YOUR INSTRUCTIONS: Lines from the records below that contain the word "provocar" are to be copied out.
PROVIDED INFORMATION: Begin
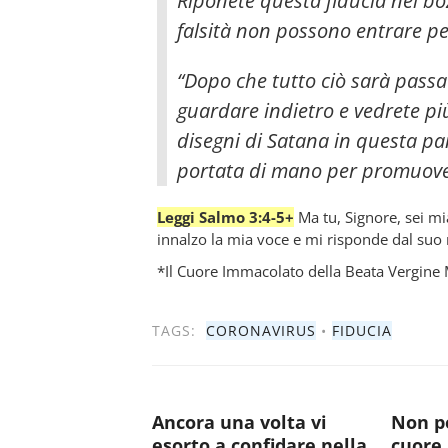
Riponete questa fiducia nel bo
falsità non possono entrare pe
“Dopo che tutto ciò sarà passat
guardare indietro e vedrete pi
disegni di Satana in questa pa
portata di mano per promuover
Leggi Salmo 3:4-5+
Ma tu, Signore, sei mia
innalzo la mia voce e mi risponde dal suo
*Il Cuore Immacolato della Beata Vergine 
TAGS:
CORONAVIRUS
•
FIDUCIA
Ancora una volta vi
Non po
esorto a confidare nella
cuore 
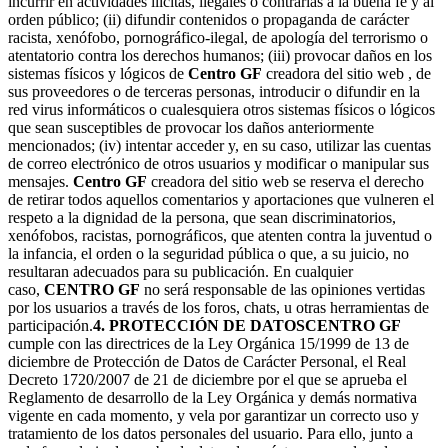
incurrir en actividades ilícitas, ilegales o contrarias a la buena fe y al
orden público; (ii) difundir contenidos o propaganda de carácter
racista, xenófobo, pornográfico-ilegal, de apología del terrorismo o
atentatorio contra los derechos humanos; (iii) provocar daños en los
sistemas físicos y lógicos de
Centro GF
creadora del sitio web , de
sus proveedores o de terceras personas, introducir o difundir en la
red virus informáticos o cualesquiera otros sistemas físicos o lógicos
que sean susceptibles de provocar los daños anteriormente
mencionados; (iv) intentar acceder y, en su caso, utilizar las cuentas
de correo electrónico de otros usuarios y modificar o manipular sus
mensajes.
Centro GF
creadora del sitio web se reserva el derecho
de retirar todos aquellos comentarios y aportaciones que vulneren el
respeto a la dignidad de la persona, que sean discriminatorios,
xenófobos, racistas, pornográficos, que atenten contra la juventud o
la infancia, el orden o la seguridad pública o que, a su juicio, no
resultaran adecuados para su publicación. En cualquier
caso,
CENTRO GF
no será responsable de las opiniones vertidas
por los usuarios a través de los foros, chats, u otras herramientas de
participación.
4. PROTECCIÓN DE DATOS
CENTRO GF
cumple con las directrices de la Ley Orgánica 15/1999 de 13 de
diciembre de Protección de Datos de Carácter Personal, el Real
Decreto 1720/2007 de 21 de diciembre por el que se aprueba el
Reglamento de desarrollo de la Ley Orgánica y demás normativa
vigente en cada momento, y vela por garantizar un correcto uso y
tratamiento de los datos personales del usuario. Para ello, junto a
PROVIDED INFORMATION: End
EXPECTED ANSWER:
atentatorio contra los derechos humanos; (iii) provocar daños en los
que sean susceptibles de provocar los daños anteriormente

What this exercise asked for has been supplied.